AUTHORS: Klug J, Dirren E, Preti M, Machi P, Kleinschmidt A, Vargas Gomez M, Van De Ville D, Carrera E

Journal of Cerebral Blood Flow & Metabolism, 41(3): 502-510, March 2021


Physiological evidence suggests that neighboring brain regions have similar perfusion characteristics (vascular supply, collateral blood flow). It is largely unknown whether integrating perfusion CT (pCT) information from the area surrounding a given voxel (i.e. the receptive field (RF)) improves the prediction of infarction of this voxel. Based on general linear regression models (GLMs) and using acute pCT-derived maps, we compared the added value of cuboid RF to predict the final infarct. To this aim, we included 144 stroke patients with acute pCT and follow-up MRI, used to delineate the final infarct. Overall, the performance of GLMs to predict the final infarct improved when using RF for all pCT maps (cerebral blood flow, cerebral blood volume, mean transit time and time-to-maximum of the tissue residual function (Tmax)).

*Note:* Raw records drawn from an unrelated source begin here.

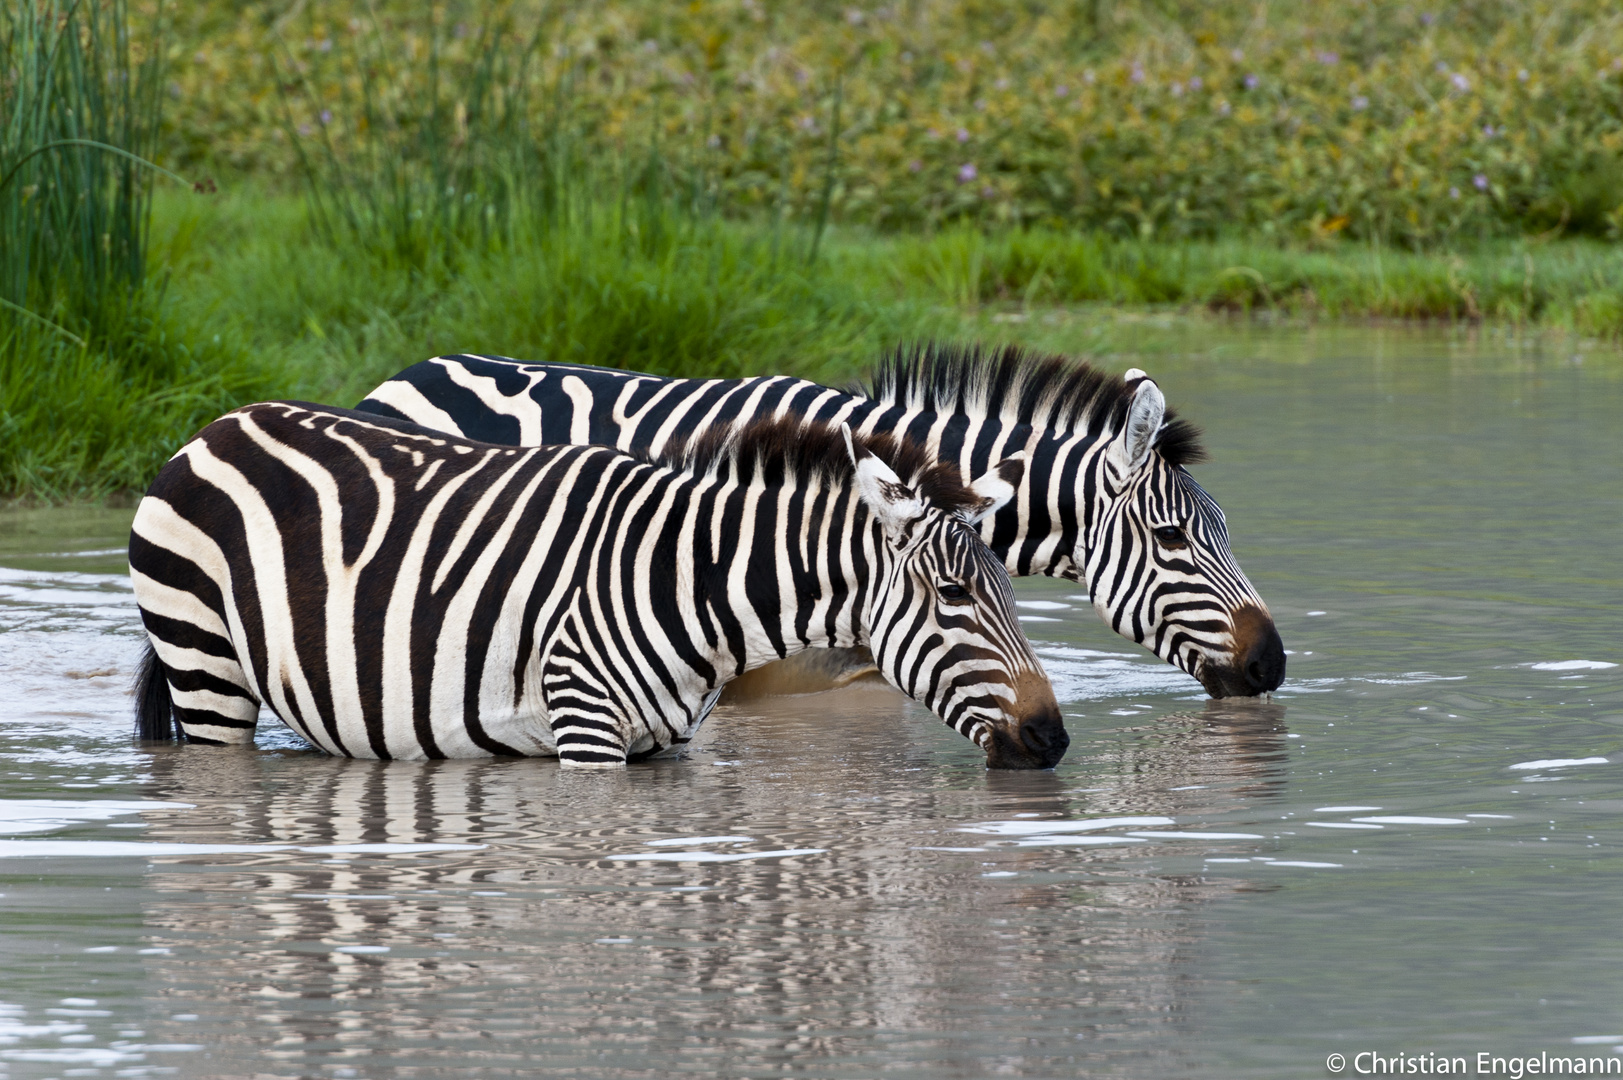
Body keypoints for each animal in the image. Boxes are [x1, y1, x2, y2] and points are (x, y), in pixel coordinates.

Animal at [129, 402, 1064, 766]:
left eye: (1012, 598)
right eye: (953, 598)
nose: (1052, 739)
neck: (693, 584)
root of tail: (223, 423)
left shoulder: (667, 744)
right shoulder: (585, 728)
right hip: (205, 665)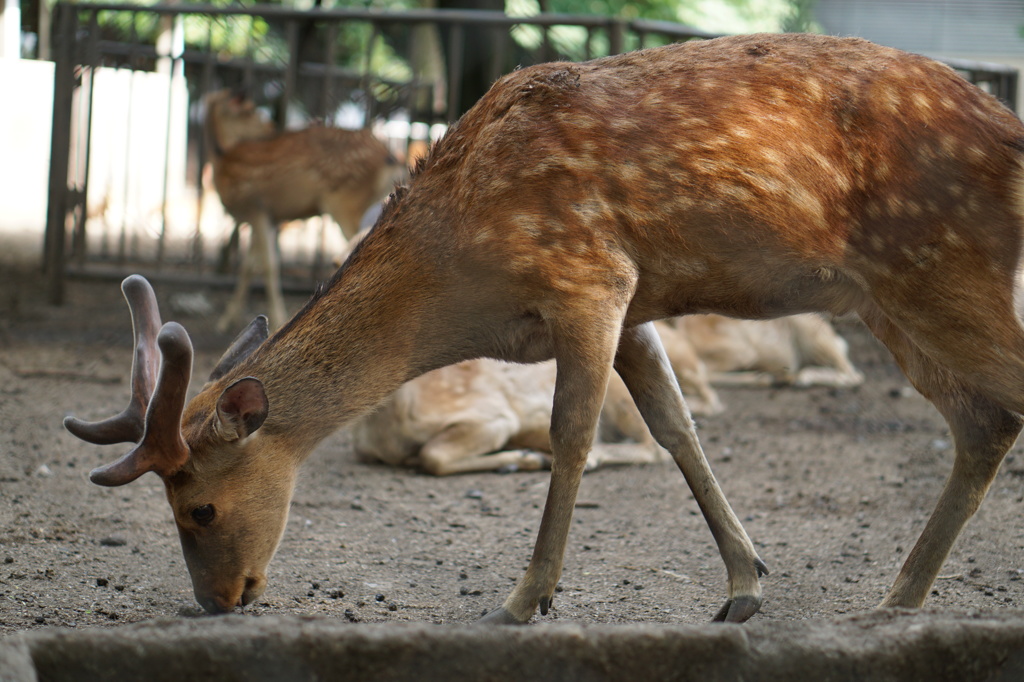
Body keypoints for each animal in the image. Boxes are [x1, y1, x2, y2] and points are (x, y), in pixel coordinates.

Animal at [203, 91, 403, 331]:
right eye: (249, 110)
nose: (270, 127)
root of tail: (391, 159)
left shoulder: (256, 209)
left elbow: (269, 265)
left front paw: (276, 319)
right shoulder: (267, 217)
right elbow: (249, 266)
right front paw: (226, 321)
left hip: (346, 202)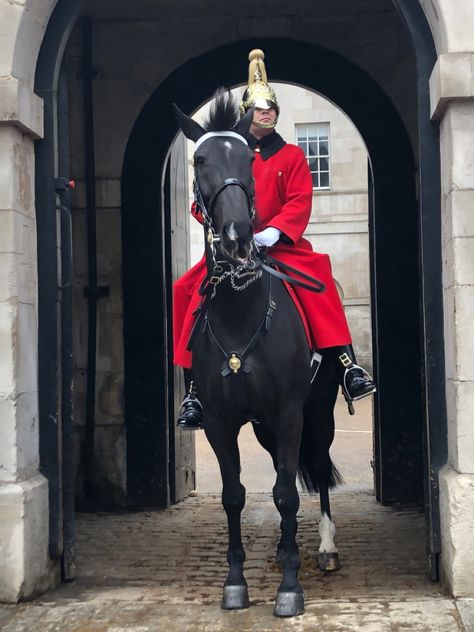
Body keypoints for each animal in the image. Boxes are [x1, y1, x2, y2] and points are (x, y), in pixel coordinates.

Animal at [174, 92, 340, 616]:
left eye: (247, 160)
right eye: (200, 160)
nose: (238, 237)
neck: (240, 310)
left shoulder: (289, 414)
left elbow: (287, 495)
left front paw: (289, 588)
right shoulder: (220, 421)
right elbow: (234, 495)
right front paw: (235, 583)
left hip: (317, 412)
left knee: (317, 471)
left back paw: (325, 547)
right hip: (264, 428)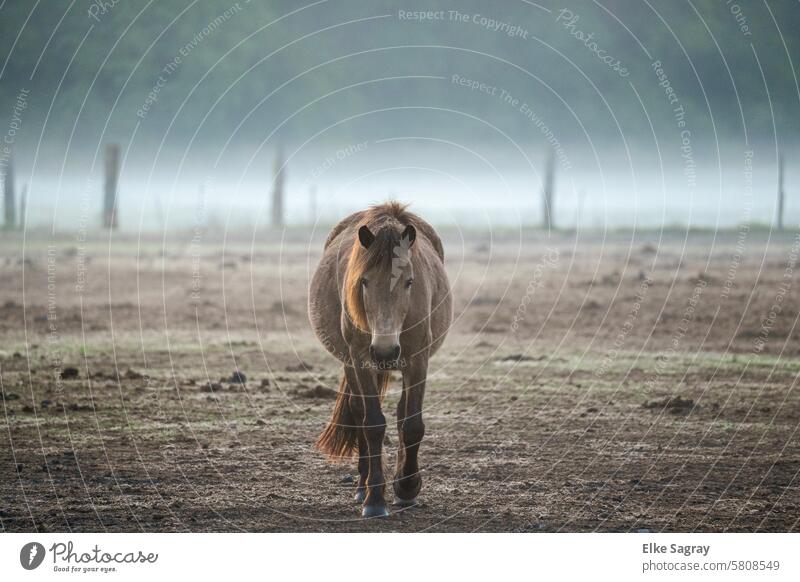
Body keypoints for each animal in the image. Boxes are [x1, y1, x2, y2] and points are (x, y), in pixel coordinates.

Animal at [310, 203, 454, 516]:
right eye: (364, 281)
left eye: (409, 282)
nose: (386, 351)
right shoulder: (361, 359)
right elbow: (372, 424)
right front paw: (374, 499)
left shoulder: (418, 360)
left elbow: (412, 424)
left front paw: (407, 488)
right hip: (351, 362)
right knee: (358, 412)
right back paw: (362, 485)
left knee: (400, 414)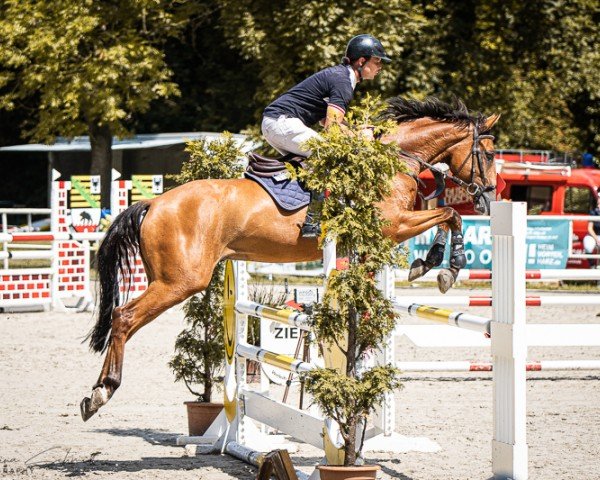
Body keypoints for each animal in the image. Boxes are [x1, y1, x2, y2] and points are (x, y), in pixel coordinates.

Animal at [81, 96, 502, 420]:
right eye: (488, 153)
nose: (490, 196)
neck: (388, 161)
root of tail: (153, 203)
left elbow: (448, 215)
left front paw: (430, 265)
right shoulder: (393, 226)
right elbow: (450, 214)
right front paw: (444, 266)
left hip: (175, 279)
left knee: (122, 320)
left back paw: (95, 393)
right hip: (179, 281)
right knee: (123, 317)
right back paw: (102, 392)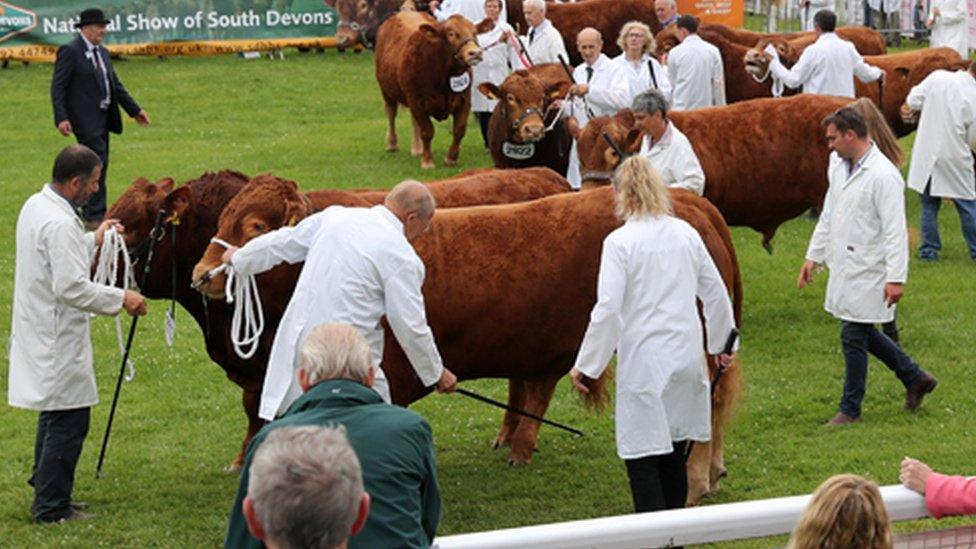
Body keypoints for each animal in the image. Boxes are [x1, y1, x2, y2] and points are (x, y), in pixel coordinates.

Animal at [374, 12, 484, 167]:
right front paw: (427, 161)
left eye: (475, 32)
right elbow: (427, 131)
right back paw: (392, 144)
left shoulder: (464, 99)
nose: (475, 53)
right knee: (391, 113)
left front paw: (451, 158)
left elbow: (459, 130)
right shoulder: (417, 101)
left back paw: (417, 148)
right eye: (451, 33)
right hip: (387, 90)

The highest performance was obtained with Tmax (glm(Tmax); AUC = 0.89 ± 0.03 with RF vs. 0.78 ± 0.02 without RF; p < 0.001) and with a model combining all perfusion parameters (glm(multi); AUC 0.89 ± 0.02 with RF vs. 0.79 ± 0.02 without RF; p < 0.001). These results suggest that prediction of infarction improves by integrating perfusion information from adjacent tissue. This approach may be applied in future studies to better identify ischemic core and penumbra thresholds and improve patient selection for acute stroke treatment.